Premier président finlandais élu au suffrage universel en 1994, ce diplomate a été récompensé pour sa gestion des crises sur trois continents pendant trois décennies. Il a accompagné pendant douze ans la Namibie sur la voie de l'indépendance (1978-1990) et réussi à ramener la paix, après trente ans de conflit, dans la province indonésienne d'Aceh. Toutefois son action au Kosovo a été moins réussie et plus controversée. Son plan prônant une «indépendance conditionnelle» de l'ancienne province serbe a été rejeté par la Serbie dont les dirigeants n'ont pas pardonné au négociateur finlandais d'avoir évoqué une culpabilité du peuple serbe. C'est toutefois le plan Ahtisaari qui est à la base de la Constitution adoptée cet été par le nouveau Kosovo.
Martti Ahtisaari a en effet, ce qui ne disqualifie évidemment pas l'ensemble de ses actions au service de la paix, récemment fait preuve - en tout cas on peut le craindre - d'un certain "suivisme" au Kosovo, en l'occurrence en considérant que les revendications nationalistes bruyantes, voire violentes d'indépendance y étaient nécessairement légitimes.
La balkanisation d’une péninsule qui a connu récemment plusieurs conflits, s'est encore ainsi accentuée depuis début 2008.
Un nouvel "Etat" est né, dans une société en partie dominée par des mafias actives, un Etat dont on sait pas trop de quoi il vivra (actuellement au Kosovo : taux de chômage autour de 50 % et importance de l’économie souterraine, elle-même en partie liée justement aux réseaux mafieux).
Martti Ahtisaari a ainsi contribué, avec d’autres, à ouvrir la boîte de Pandore : le droit des peuples à disposer d'eux-mêmes ne peut, en effet, être encouragé sans précaution (risque, entre autres, que bien des peuples basculent dans un narcissisme nationaliste exaltant leurs différences en partie mythiques avec les peuples voisins, narcissisme d’ailleurs souvent instrumentalisé par les leaders politiques locaux qui y trouvent leur intérêt personnel).
On le sait, cette indépendance du Kosovo a par ailleurs créé un précédent inquiétant : le président russe Medvedev y a fait référence cet été pour... justifier la reconnaissance par la Russie de celle de l’Ossétie du Sud et de l’Abkhazie au détriment de la Géorgie, Etat pourtant souverain.

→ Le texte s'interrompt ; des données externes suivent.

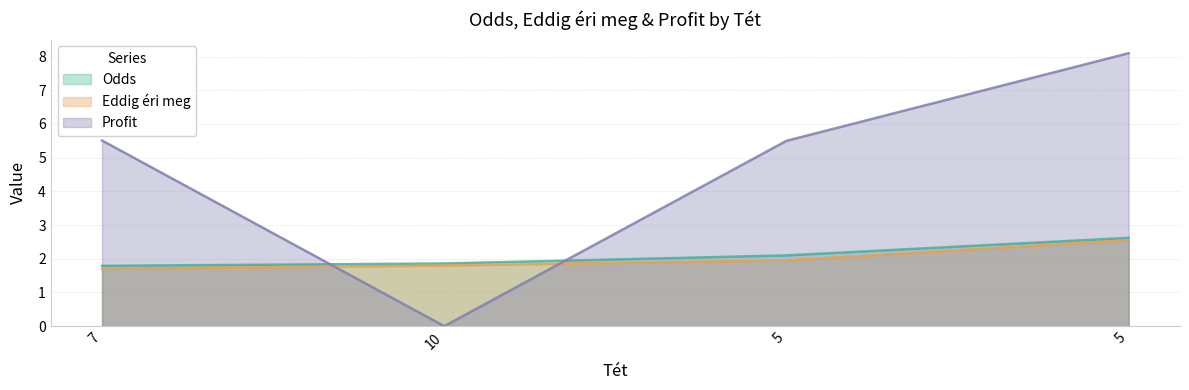

How many lines are shown in the chart?

3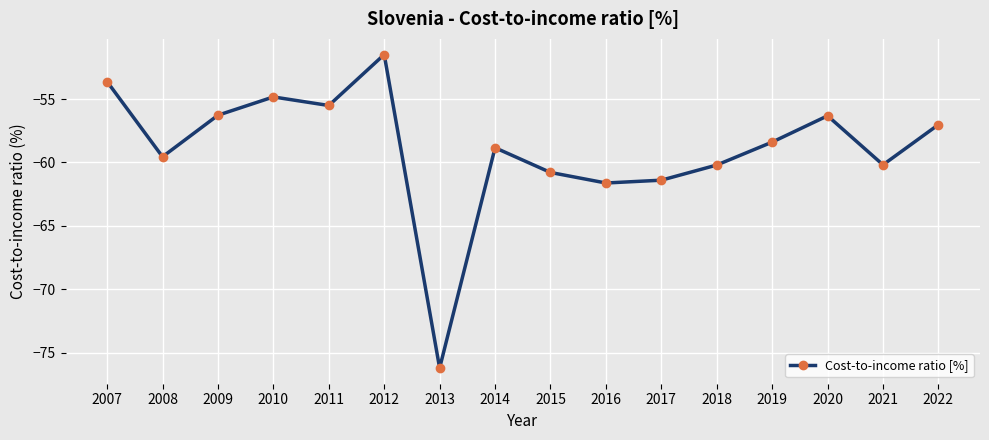

Where does the data first go above -58?

2007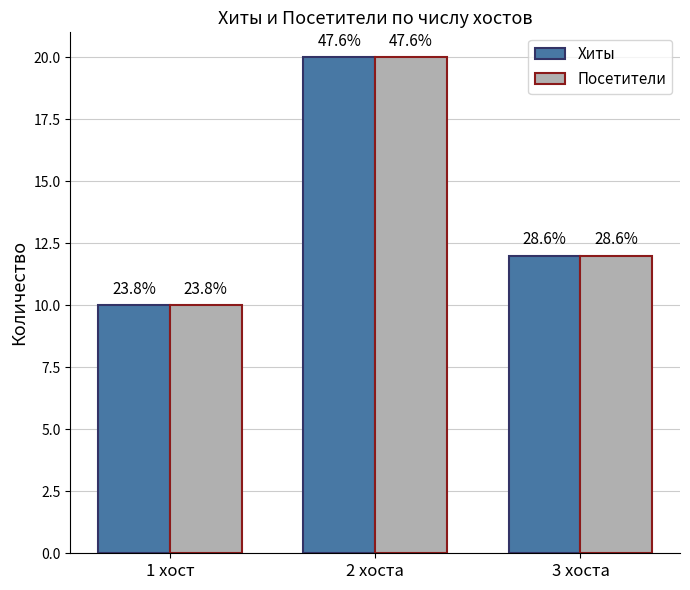

Where is Хиты nearest to the value 15?

3 хоста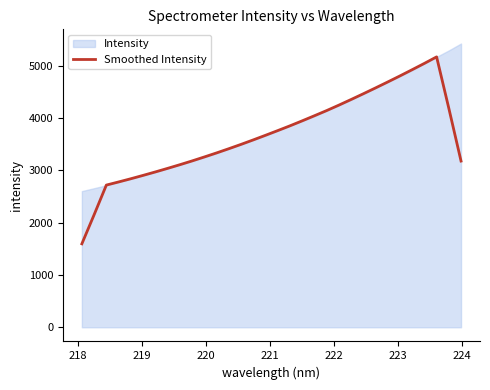

What is the minimum value for Smoothed Intensity?

1596.7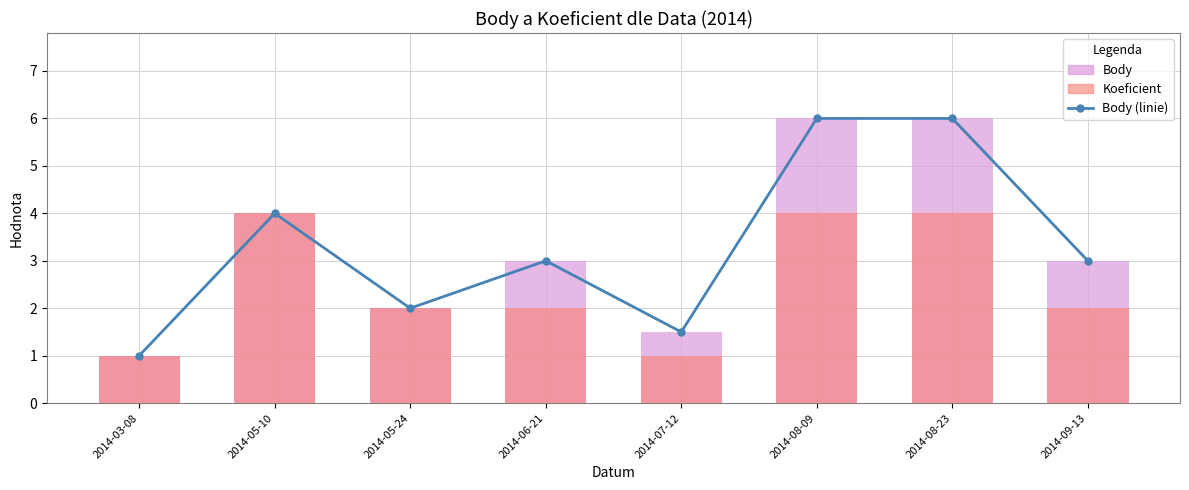

At 2014-05-10, list the series in order from smallest to largest.

Body (linie), Body, Koeficient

Beaucoup de peuples se trouvant au XXIe siècle imbriqués sur le même territoire, l’application du droit des peuples à disposer d’eux-mêmes m’apparaît de plus en plus comparable au dégoupillage sans précaution de grenades.
Rédigé par : Sessyl | 12 octobre 2008 à 14:19
Je partage assez votre point de vue , et à mon avis, le prix Nobel de la paix devrait revenir plutôt à une association ou organisation de bénévoles.
Ahtisaari a toujours oeuvré en Namibie, Indonésie, Kosovo...comme fonctionnaire international (ONU). Bref, il a fait son job, certes sans tambour ni trompette (fuyant plutôt les médias ...comme le Nobel de littérature d'ailleurs)!
De manière étonnante, les Russes ont été assez virulents contre la nomination d'Ahtisaari au Nobel! Comme quoi ils n'en finissent pas de mal digérer la perte de leur influence sur leur voisinage rapproché.